Eficiência energética gera mais suco na laranja

Um novo modelo de eficiência no consumo de energia para as usinas de beneficiamento de laranja permitiria aos produtores aproveitar os resíduos dessa fruta e gerar novos produtos como óleos essenciais e biofilmes, sem aumentar seus gastos. O modelo de eficiência foi desenvolvido a partir de uma aliança acadêmica entre pesquisadores da Sede Medellín da Universidade Nacional da Colômbia (UNAL) e da Universidade Nacional de San Agustín, em Arequipa (Peru).

O professor da UNAL Héctor Iván Velásquez Arredondo, assessor do projeto, explica que os pesquisadores peruanos procuraram seus congêneres colombianos para desenvolver uma planta piloto na qual se analisasse e otimizasse o consumo de energia, para que os agricultores pudessem fabricar outros subprodutos sem ter que pagar mais por energia, um dos maiores custos do processo.

“Tecnicamente a partir da laranja, todos os resíduos de biomassa podem ser aproveitados. Até agora, os camponeses peruanos usavam a casca e o bagaço para devolvê-los ao cultivo e melhorar a terra ”, lembra a professora.

O responsável pelo desenvolvimento da planta piloto foi o engenheiro mecânico Juan Fernando Arango Meneses, aluno do Mestrado em Engenharia – Engenharia Mecânica da UNAL, que analisou os dados de consumo de energia coletados pelos pesquisadores peruanos no modelo de laboratório: tinham massa balanço, cálculos do quanto e como consumia energia, e assim sabíamos qual o percentual da massa que ia para o suco, a casca e o bagaço e em quais partes do processo eram necessárias melhorias ”, destacou.

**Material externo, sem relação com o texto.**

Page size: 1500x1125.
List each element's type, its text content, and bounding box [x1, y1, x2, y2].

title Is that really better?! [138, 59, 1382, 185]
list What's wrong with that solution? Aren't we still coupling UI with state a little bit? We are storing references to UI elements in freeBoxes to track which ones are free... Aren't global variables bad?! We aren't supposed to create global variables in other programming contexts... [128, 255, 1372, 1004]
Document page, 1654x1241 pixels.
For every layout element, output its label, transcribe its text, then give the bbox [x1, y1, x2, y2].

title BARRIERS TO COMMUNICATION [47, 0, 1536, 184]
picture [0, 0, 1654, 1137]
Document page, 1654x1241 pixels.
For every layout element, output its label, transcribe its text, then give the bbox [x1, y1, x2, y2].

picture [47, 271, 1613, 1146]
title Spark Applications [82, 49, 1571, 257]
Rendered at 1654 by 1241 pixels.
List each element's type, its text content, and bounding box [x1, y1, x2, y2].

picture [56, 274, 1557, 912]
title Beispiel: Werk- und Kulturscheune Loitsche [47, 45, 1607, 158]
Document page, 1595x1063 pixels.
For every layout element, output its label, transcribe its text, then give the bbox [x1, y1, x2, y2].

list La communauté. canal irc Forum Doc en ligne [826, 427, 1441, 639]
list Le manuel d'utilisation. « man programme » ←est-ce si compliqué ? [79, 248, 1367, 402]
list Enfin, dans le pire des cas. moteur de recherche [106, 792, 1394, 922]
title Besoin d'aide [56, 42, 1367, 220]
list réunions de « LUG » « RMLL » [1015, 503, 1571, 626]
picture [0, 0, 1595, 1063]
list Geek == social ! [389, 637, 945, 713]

Para esse desenvolvimento, ele se concentrou na exergia, que é a quantidade de energia útil que pode ser obtida de um processo. Em particular, mediu onde estava concentrada a exergia destruída, ou seja, a capacidade energética que não foi utilizada mas poderia ter sido utilizada, e desenhou soluções para otimizar esses recursos.

“Com os dados e a modelagem sugerimos modificações físicas nas fábricas para adicionar equipamentos, eliminar elementos, redesenhar os ciclos da água, etc., com as quais conseguimos minimizar a exergia destruída, e quando isso é conseguido o consumo de água é reduzido, a geração de gases de combustão e até o consumo de combustível ”, explicou.